* [Records provided]:
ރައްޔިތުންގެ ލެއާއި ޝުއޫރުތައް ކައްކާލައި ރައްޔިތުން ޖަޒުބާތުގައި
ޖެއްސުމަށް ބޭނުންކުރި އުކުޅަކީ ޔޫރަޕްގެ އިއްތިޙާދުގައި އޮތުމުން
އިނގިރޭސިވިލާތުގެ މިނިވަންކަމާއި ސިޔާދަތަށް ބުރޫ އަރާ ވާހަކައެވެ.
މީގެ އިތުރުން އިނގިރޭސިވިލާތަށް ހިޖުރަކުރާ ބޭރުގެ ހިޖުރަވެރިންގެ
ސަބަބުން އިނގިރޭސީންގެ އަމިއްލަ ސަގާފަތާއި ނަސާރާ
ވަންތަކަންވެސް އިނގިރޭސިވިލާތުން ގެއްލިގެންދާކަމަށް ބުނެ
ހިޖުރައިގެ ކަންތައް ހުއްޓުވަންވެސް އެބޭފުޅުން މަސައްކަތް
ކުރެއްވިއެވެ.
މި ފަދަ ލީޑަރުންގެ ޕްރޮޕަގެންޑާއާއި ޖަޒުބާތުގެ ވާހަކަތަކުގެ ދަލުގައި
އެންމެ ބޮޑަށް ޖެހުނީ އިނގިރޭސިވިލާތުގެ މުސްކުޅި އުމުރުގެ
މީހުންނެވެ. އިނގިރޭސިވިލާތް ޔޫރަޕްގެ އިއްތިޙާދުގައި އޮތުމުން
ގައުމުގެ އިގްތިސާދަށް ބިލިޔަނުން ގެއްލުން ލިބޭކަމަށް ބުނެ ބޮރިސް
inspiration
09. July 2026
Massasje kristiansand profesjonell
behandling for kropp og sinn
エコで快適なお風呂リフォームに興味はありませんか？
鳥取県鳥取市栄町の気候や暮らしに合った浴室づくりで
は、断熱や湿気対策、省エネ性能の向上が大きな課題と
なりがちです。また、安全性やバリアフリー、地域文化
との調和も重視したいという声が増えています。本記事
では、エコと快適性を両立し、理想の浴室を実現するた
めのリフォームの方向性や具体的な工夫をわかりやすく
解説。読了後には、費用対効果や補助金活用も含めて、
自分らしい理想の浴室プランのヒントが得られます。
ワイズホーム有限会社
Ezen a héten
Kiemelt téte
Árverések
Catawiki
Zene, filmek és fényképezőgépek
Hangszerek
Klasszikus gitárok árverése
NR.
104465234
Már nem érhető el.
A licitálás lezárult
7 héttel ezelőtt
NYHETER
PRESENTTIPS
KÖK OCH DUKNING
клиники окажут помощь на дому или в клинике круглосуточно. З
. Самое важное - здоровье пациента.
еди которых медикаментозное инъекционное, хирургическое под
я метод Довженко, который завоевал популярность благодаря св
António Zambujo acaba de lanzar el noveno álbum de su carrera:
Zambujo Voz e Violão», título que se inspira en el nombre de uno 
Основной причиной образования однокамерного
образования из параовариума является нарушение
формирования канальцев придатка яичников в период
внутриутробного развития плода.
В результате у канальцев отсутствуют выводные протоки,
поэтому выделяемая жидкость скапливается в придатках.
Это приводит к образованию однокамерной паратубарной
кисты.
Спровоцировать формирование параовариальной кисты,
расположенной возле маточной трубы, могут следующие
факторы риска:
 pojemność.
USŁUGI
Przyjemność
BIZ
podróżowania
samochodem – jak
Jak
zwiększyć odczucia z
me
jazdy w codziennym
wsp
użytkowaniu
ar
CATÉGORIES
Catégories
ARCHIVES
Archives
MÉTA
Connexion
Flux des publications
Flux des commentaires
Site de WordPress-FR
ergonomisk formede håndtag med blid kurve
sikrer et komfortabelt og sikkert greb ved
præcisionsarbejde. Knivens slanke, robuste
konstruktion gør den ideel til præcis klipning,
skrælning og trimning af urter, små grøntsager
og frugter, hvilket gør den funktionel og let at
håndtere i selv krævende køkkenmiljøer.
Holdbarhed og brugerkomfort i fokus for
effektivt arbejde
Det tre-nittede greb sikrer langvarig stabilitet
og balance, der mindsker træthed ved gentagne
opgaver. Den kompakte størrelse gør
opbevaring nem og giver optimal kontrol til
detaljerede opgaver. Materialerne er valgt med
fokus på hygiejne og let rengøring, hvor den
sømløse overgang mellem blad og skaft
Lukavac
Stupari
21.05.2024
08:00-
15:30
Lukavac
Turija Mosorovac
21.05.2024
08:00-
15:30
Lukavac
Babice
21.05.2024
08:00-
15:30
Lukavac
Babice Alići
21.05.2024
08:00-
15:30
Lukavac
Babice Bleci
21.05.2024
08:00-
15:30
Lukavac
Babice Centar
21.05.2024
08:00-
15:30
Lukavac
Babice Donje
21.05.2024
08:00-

* [What you should do]:
Reproduce everything from the start of the material down to the line containing "ކުރެއްވިއެވެ.", including that line.

* [Output for this task]:
ރައްޔިތުންގެ ލެއާއި ޝުއޫރުތައް ކައްކާލައި ރައްޔިތުން ޖަޒުބާތުގައި
ޖެއްސުމަށް ބޭނުންކުރި އުކުޅަކީ ޔޫރަޕްގެ އިއްތިޙާދުގައި އޮތުމުން
އިނގިރޭސިވިލާތުގެ މިނިވަންކަމާއި ސިޔާދަތަށް ބުރޫ އަރާ ވާހަކައެވެ.
މީގެ އިތުރުން އިނގިރޭސިވިލާތަށް ހިޖުރަކުރާ ބޭރުގެ ހިޖުރަވެރިންގެ
ސަބަބުން އިނގިރޭސީންގެ އަމިއްލަ ސަގާފަތާއި ނަސާރާ
ވަންތަކަންވެސް އިނގިރޭސިވިލާތުން ގެއްލިގެންދާކަމަށް ބުނެ
ހިޖުރައިގެ ކަންތައް ހުއްޓުވަންވެސް އެބޭފުޅުން މަސައްކަތް
ކުރެއްވިއެވެ.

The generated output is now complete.